Le président ukrainien est lui attendu dès mardi matin dans la station thermale des Alpes françaises pour participer à une réunion de travail consacrée à la paix et la sécurité pour l'Ukraine et l'Europe. Il espère à cette occasion pouvoir s'entretenir seul à seul avec Donald Trump.

La dernière rencontre entre les deux dirigeants remonte à fin décembre dans la résidence du milliardaire américain à Mar-a-Lago, en Floride.

A défaut d'annoncer une réunion bilatérale, le président des Etats-Unis, accaparé ces derniers mois par le conflit avec l'Iran, a assuré lundi avoir eu "une très bonne conversation avec le président (Volodymyr) Zelensky et le président (russe Vladimir) Poutine" dimanche.

"Et je pense que nous pouvons peut-être faire quelque chose", a-t-il ajouté.

Il a en outre déploré les 25.000 morts par mois dans ce conflit, "majoritairement des soldats". "Cela ne devrait pas se produire", a-t-il réagi.

Après de nouvelles frappes meurtrières menées lundi par la Russie qui ont fait au moins 11 morts et incendié une cathédrale historique à Kiev, Volodymyr Zelensky a demandé "davantage de pression sur l'agresseur et davantage de soutien à la défense aérienne de l'Ukraine".

Le président peut d'ores et déjà compter sur l'appui indéfectible des dirigeants européens et canadien, dont il verra certains en tête-à-tête.

Le Royaume-Uni va fournir de l'uranium enrichi à l'Ukraine pour ses centrales nucléaires et imposer de nouvelles sanctions à la Russie, a ainsi annoncé le Premier ministre britannique Keir Starmer en amont de la session de travail.

"Unité et détermination" 

Condamnant les "frappes barbares" de la Russie en Ukraine, Londres compte "monter d'un cran" en "étouffant les ressources qui alimentent la guerre de Poutine et en fournissant de l'énergie à l'Ukraine pour les hivers à venir", a déclaré Keir Starmer.

Avant même la tenue du sommet, une source gouvernementale italienne soulignait de son côté que l'Ukraine restait "un sujet sur lequel il y a la plus grande attention italienne".

Lundi, le président du conseil européen António Costa, également présent à Evian, a estimé que "l'unité et la détermination du G7 sont essentielles pour contribuer à mettre fin à cette guerre et parvenir à une paix juste et durable".

A cet égard, la participation du président Zelensky aux discussions au G7 est "particulièrement importante", a-t-il fait valoir.

De son côté, la présidente de la Commission européenne Ursula von der Leyen a salué l'Ukraine qui "tient la ligne de front et regagne même partiellement du terrain".
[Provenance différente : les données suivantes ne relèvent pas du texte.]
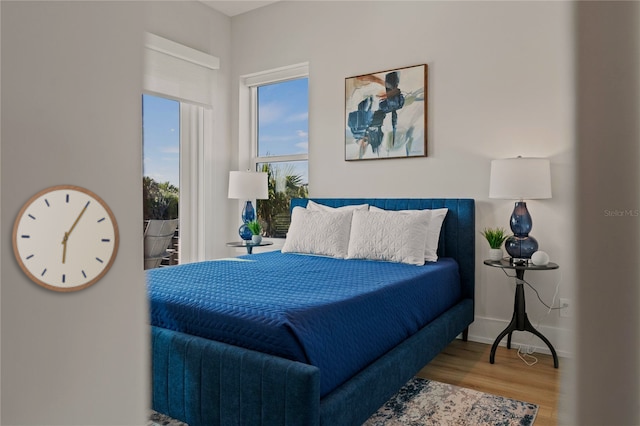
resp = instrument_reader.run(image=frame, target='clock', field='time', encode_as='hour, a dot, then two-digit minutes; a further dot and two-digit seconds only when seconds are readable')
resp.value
6.05
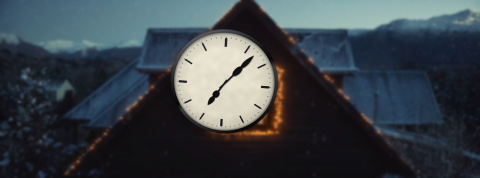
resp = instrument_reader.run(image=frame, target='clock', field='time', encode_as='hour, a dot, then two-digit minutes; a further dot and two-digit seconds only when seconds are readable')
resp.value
7.07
Elle a en outre loué la capacité de Kiev de frapper des cibles stratégiques "au cœur même de la Russie".

Depuis le début du conflit en février 2022, l'Ukraine a opéré un virage stratégique en devenant un acteur majeur de l'industrie de défense, notamment via sa production de drones, mais continue d'avoir cruellement besoin du soutien occidental.

Selon les Européens, la Russie, sous pression des sanctions internationales, commence, elle, à montrer des signes de faiblesse.
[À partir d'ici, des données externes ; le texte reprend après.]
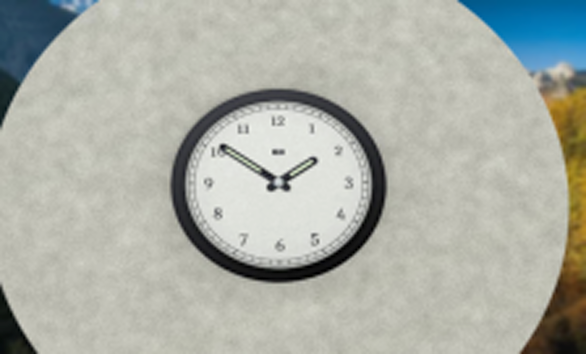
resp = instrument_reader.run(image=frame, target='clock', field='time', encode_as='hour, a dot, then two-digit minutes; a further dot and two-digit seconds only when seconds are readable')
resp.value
1.51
"Nos sanctions frappent profondément", a estimé Ursula Von der Leyen.

Pour autant, Vladimir Poutine reste inflexible.

Lundi, le président ukrainien a fait savoir qu'il avait invité son homologue russe à venir au G7.

"La Russie a montré une fois de plus qu'elle n'est pas prête à parler", a-t-il dit, estimant qu'il fallait intensifier la pression sur le président jusqu'à ce qu'il mette fin à la guerre.